PM : Les plaintes peuvent être faites à la police ou sur MAUCORS, en ligne. On peut aussi se tourner vers l’ICTA qui peut enquêter et transmettre les informations à la police.
Assirvaden : Cela fait presque une année que trois journalistes de Radio Plus et Top FM ont déposé une plainte et rien n’a été fait. Mais dans le cas du Premier ministre, qui a porté plainte parce qu’une internaute a fait une blague, celle-ci a été arrêtée dès le lendemain. Est-ce que le PM a soulevé cette question, concernant une politique de deux poids et deux mesures, avec le CP ?

PM : Je crois que l’honorable membre n’écoute pas quand je réponds à une question. Son collègue, l’honorable Gungapersad a posé une question concernant Sun TV. J’ai pris le temps de donner les détails, ce que la police a fait. Il n’écoute pas et il vient dire toutes sortes de choses. I will refer him to the answer I have given to Honourable Gungapersad.

Luchmun-Roy : Est-ce qu’il y a des femmes parlementaires qui ont déjà eu recours à MAUCORS ou à Cyber Crime Unit, concernant des posts à leur égard? Où en sont les choses ? Est-ce qu’il y a vraiment une politique de deux poids et deux mesures ?

PM : Je ne me souviens pas qu’il y a eu quelqu’un parmi nous qui a été arrêté. Tout le monde est libre de porter plainte s’il sent qu’il a été victime d’une offense quelconque par qui que ce soit.

Boolell : Le Premier ministre s’est référé au Online Safety Bill, sujet aux débats au Royaume-Uni et relativement controversé. Est-ce que le gouvernement prévoit de nouvelles législations de ce genre ou se contentera-t-il de législations actuelles ?

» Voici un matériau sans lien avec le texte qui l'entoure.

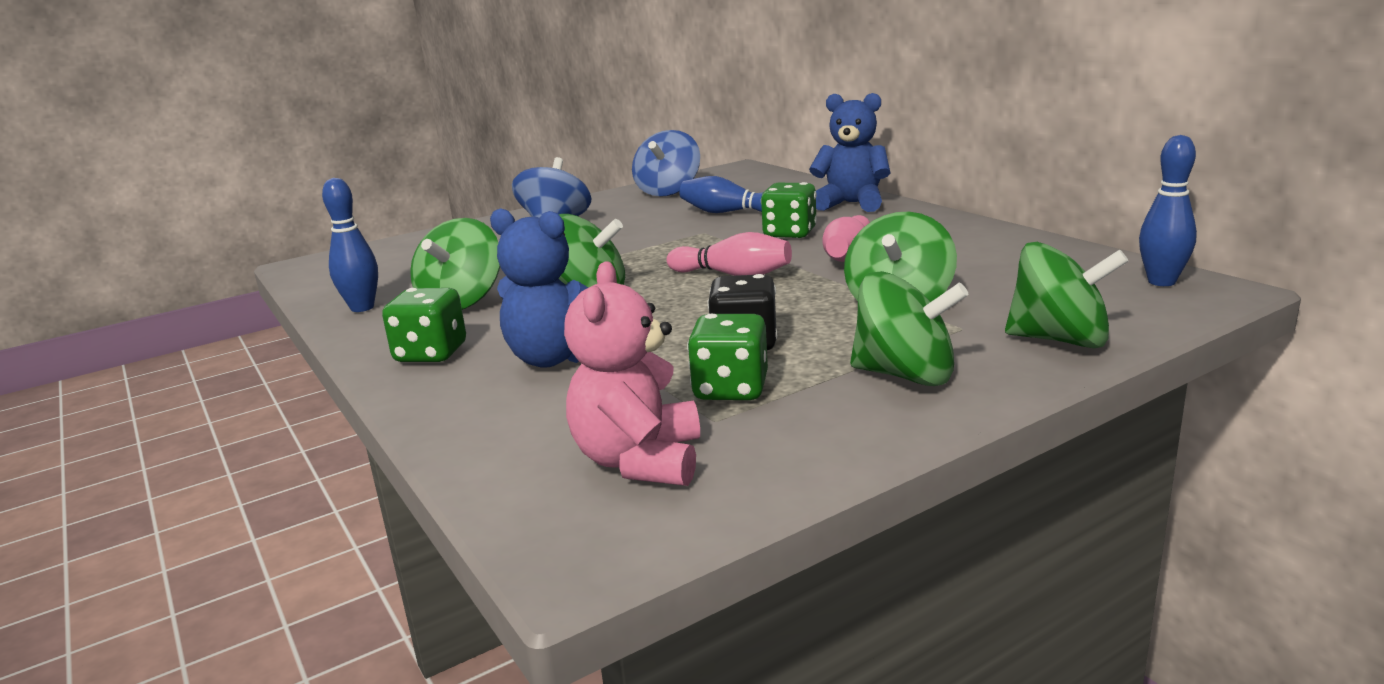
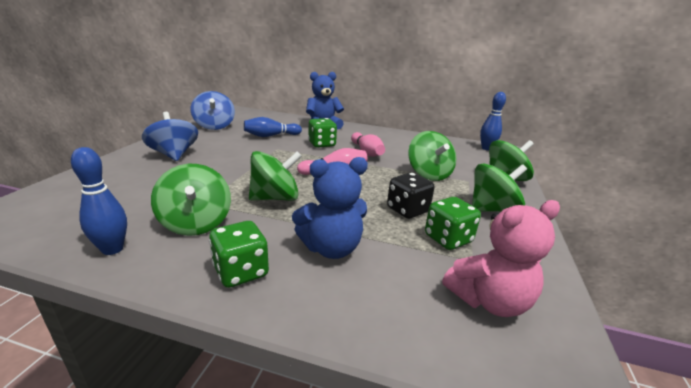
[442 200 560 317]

PM : J’ai mentionné ce qui se fait dans d’autres pays comme la Grande-Bretagne où il y a une nouvelle législation. Je n’ai pas dit que nous allons faire exactement comme eux. Cela peut nous inspirer, nous pouvons en tirer des leçons, notamment sur les problèmes qu’ils rencontrent, dans la même situation. Le gouvernement prendra une décision en temps et lieu.